As I start to type this dear reader, FrightFest 2011 will be well into its fourth day of five of fearsome fantastic fare at the Empire Leicester Square. I attended this festival of ferocious filmic fun for three days this year. During this gloriously, gory, gallows-humoured laden time I gorged myself on numerous new horrendously horrible highlights heralding from the UK and the rest of the planet. 
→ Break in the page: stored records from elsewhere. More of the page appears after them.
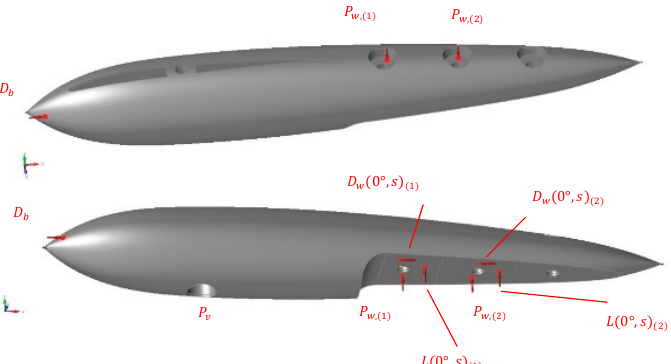
Figure A2. Working (0 ◦ , s ) load case, constraints are hidden for representation purpose. The overall longitudinal length of the component is 290 mm.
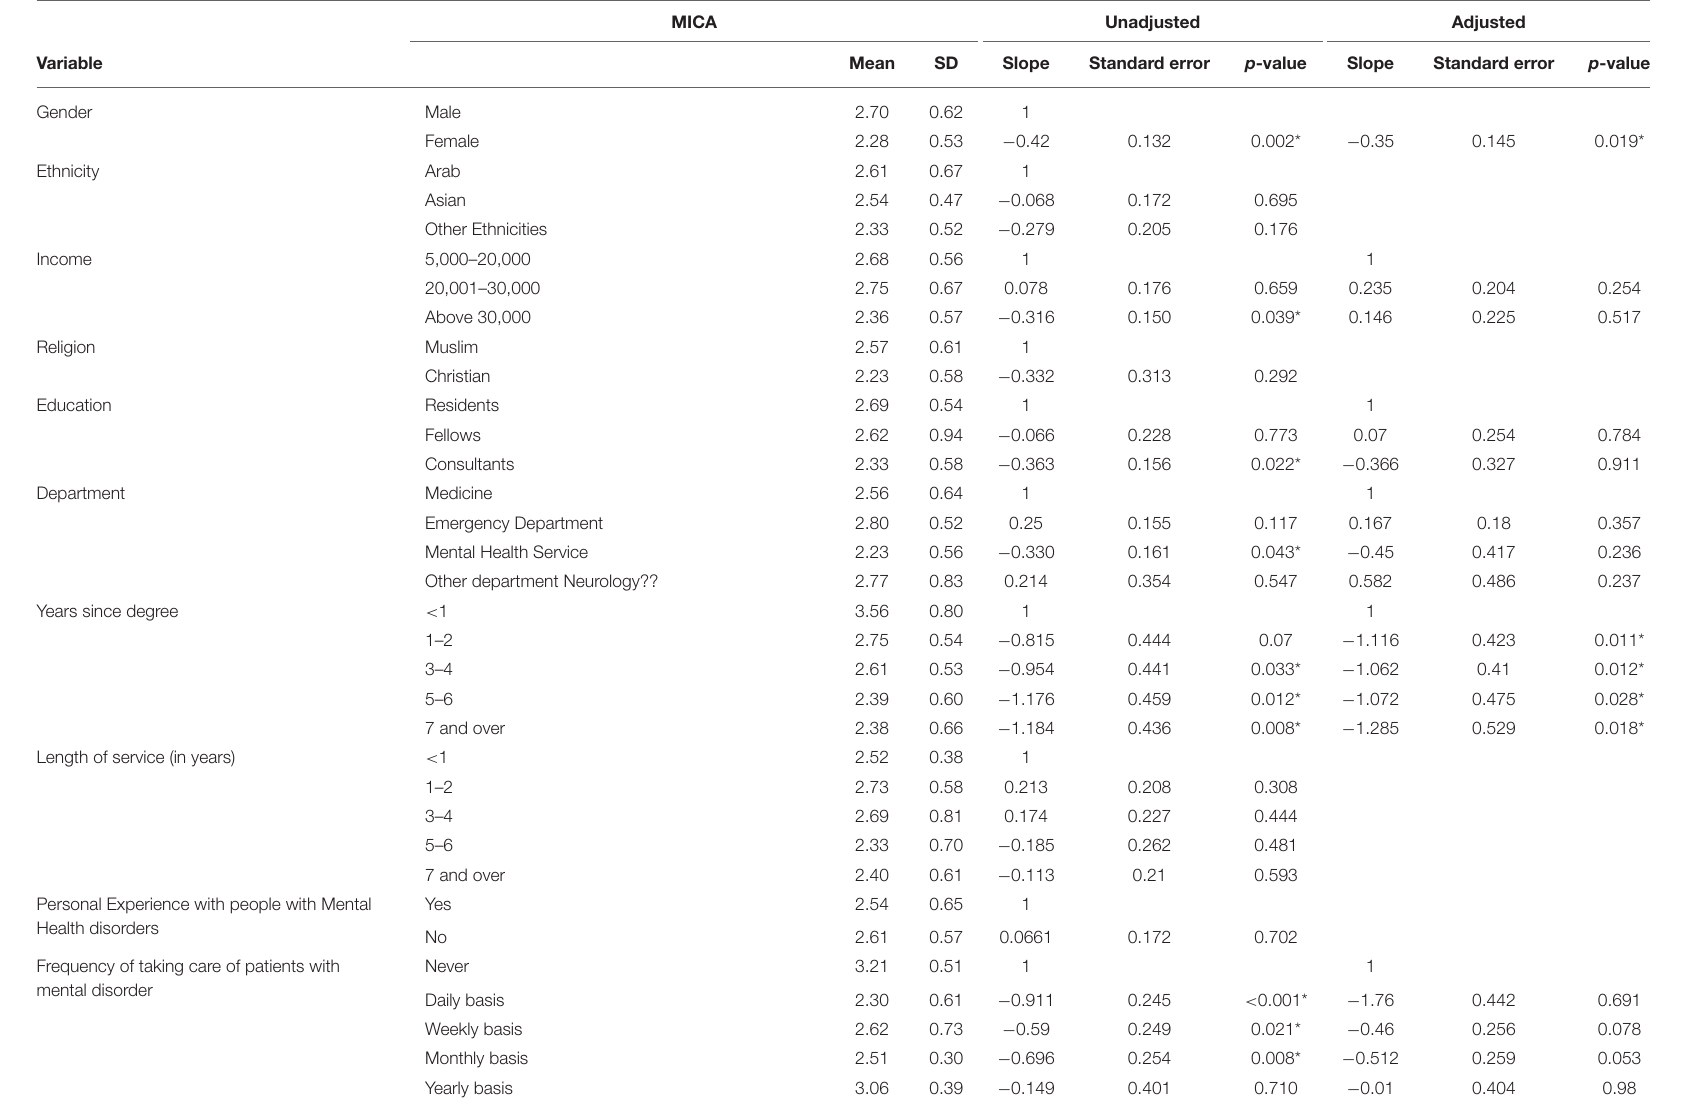
TABLE 4 | Association between MICA scores and physicians’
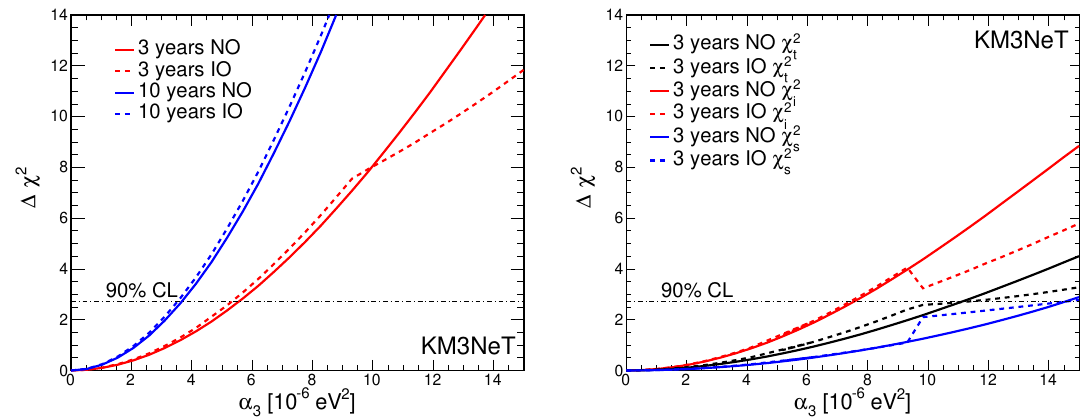
Figure 5. Left: Sensitivity to invisible neutrino decay for 3 (red) and 10 (blue) years of data taking in KM3NeT/ORCA assuming NO (solid lines) and IO (dashed lines) as a function of α 3 in the model. Right: Sensitivity to invisible neutrino decay assuming NO (solid lines) and IO (dashed lines) for 3 years of data taking as a function of α 3 in the model per topology: χ 2 for track events t (black), χ 2 for intermediate events (red), χ 2 for shower events s i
From its modest beginnings back in 2000 this festival has grown in both size and reputation and is now the biggest event of its kind in the UK. From the relatively humble beginnings at the Prince Charles Cinema off Leicester Square, to the Odeon West End on the square where it in turn progressed from the 500 seater screen to its 800 seat bigger brother downstairs and then ultimately in 2009 moving into the prestigious Empire Leicester Square. It cannot be underestimated what a delicious delight it is for both the eyes and ears to be able to watch horror films on such a magnificent expanse of screen (25 ft high and 60ft wide) in pin-sharp definition with booming sound. How so dear reader? Well my friend, in comparison, back in the grim and dark 80’s we were sat at home on our sofas screwing up our eyes (literally) trying to discern what (allegedly) diabolical moral challenging shenanigans were being portrayed through the wobbly tracking, snowy grain, garbled squelchy sound and squashed pan and scanned images from our fifth-generation dodgy VHS copies of the so-called ‘video nasties’.  Of course nowadays the internet can provide the dedicated horror aficionado with downloads of practically anything – legal or otherwise (or so I’m led to believe dear reader), but nothing compares with the collective experience of sharing FrightFest’s delightfully dreadful cinematic pleasures with an auditorium crammed full of fellow fear fan boys and girls, together with a generous sprinkling of actors, directors, producers and technicians thrown in for good measure. Unless, that is, they constantly nip to the toilets during the film, instigating unwelcome impromptu Mexican waves from their unfortunate row sharing neighbours... (cont'd...

Wednesday, 24 August 2011

Time for Tubby bye bye's...

I used to be given chocolate bars from a fat cinema usherette nicknamed ‘Tubby’.
There, I’ve said it, and now that it’s out in the open I feel much much better, so can we move on now please? Look it was a long time ago, I was probably only 2 or 3, and it’s not like my parents weren’t with me at the time. Must I explain myself further? Ok, for the sake of closure, ‘Tubby’ was a barrel-tummied man with brylcreemed thinning hair and a kindly disposition, who worked at the Biograph cinema in Wilton Road in Victoria. Often, when passing by with my parents (we lived literally around the corner in Gillingham Street) I would regularly be presented with a bar of confectionery whilst ma and pa would converse with my chubby chocolate benefactor. About what they would chat I couldn’t say, I was probably far too busy munching on my cocoa gift to care. What became of ‘Tubby’ (his real name will remain a mystery for ever more I’m afraid), I know not, but the cinema he presided in front of was demolished in August 1983. I don’t recall ever actually entering that particular palace of delights; however that may not have been such a bad thing given that it went on to become an establishment largely frequented by men looking to entertain each other rather than by whatever happened to be flickering across the silver screen before them. (Apparently the queue for the gent’s toilets was consistently long throughout most screenings). Did ‘Tubby’ still preside over the Biograph during it’s rather notorious final few years – I really cannot say – but to me he will always have a special place in my early childhood memories as ‘Tubby’ the chocolate giver.
As for the cinema he ushered for, the site is now a rather swanky, utterly soulless hotel. Incidentally, the B+B my parents ran just around the corner in Gillingham Street, The Albion, would itself go on to acquire a modicum of notoriety itself thanks to a certain ex-politician / popular author and his (alleged) dalliance with a lady of easily purchased virtue. (Of course this took place well after we’d left this establishment you understand; we would never have tolerated such lurid behaviour on our watch.)
Right dear reader, I must leave you here as I’m off to FrightFest at the Empire Leicester Square tomorrow to gorge myself (not on chocolate from rotund usherettes) but instead on the latest horror films from around the world. We shall resume these little soirees as soon as I return. I think for out next outing we’ll head up to the West End and see what’s playing there....
Till then, take care, and remember – never, ever, accept sweets from strangers.